Each line below must be reproduced exactly as it stands. Pictures stay out of the copy.

Stored items from a collection:
==========

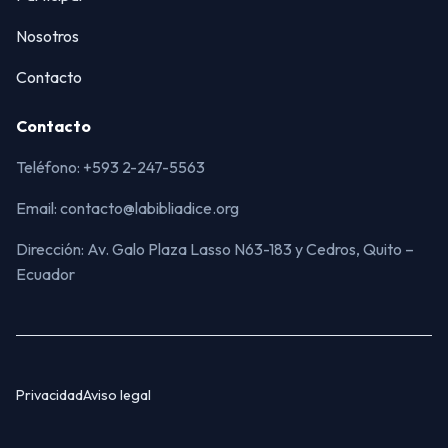
Nosotros
Contacto
Contacto
Teléfono: +593 2-247-5563
Email: contacto@labibliadice.org
Dirección: Av. Galo Plaza Lasso N63-183 y Cedros, Quito –
Ecuador
Privacidad
Aviso legal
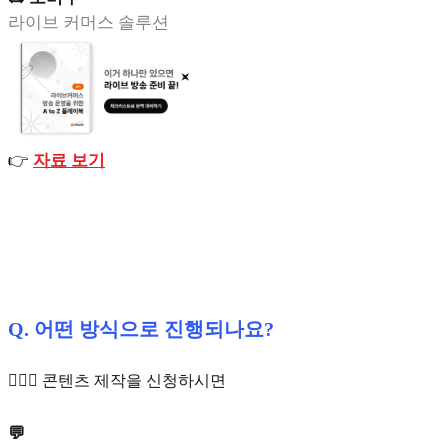
라이브 커머스 솔루션
👉
자료 보기
Q. 어떤 방식으로 진행되나요?
🙋🏻‍♀️ 콘텐츠 제작을 신청하시면
💬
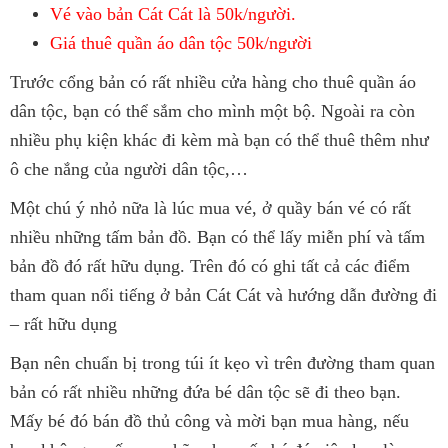
Vé vào bản Cát Cát là 50k/người.
Giá thuê quần áo dân tộc 50k/người
Trước cổng bản có rất nhiều cửa hàng cho thuê quần áo
dân tộc, bạn có thể sắm cho mình một bộ. Ngoài ra còn
nhiều phụ kiện khác đi kèm mà bạn có thể thuê thêm như
ô che nắng của người dân tộc,…
Một chú ý nhỏ nữa là lúc mua vé, ở quầy bán vé có rất
nhiều những tấm bản đồ. Bạn có thể lấy miễn phí và tấm
bản đồ đó rất hữu dụng. Trên đó có ghi tất cả các điểm
tham quan nổi tiếng ở bản Cát Cát và hướng dẫn đường đi
– rất hữu dụng
Bạn nên chuẩn bị trong túi ít kẹo vì trên đường tham quan
bản có rất nhiều những đứa bé dân tộc sẽ đi theo bạn.
Mấy bé đó bán đồ thủ công và mời bạn mua hàng, nếu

==========

* [Answer to the problem]:
Nosotros
Contacto
Contacto
Teléfono: +593 2-247-5563
Email: contacto@labibliadice.org
Dirección: Av. Galo Plaza Lasso N63-183 y Cedros, Quito –
Ecuador
Privacidad
Aviso legal
라이브 커머스 솔루션
👉
자료 보기
Q. 어떤 방식으로 진행되나요?
🙋🏻‍♀️ 콘텐츠 제작을 신청하시면
💬
Vé vào bản Cát Cát là 50k/người.
Giá thuê quần áo dân tộc 50k/người
Trước cổng bản có rất nhiều cửa hàng cho thuê quần áo
dân tộc, bạn có thể sắm cho mình một bộ. Ngoài ra còn
nhiều phụ kiện khác đi kèm mà bạn có thể thuê thêm như
ô che nắng của người dân tộc,…
Một chú ý nhỏ nữa là lúc mua vé, ở quầy bán vé có rất
nhiều những tấm bản đồ. Bạn có thể lấy miễn phí và tấm
bản đồ đó rất hữu dụng. Trên đó có ghi tất cả các điểm
tham quan nổi tiếng ở bản Cát Cát và hướng dẫn đường đi
– rất hữu dụng
Bạn nên chuẩn bị trong túi ít kẹo vì trên đường tham quan
bản có rất nhiều những đứa bé dân tộc sẽ đi theo bạn.
Mấy bé đó bán đồ thủ công và mời bạn mua hàng, nếu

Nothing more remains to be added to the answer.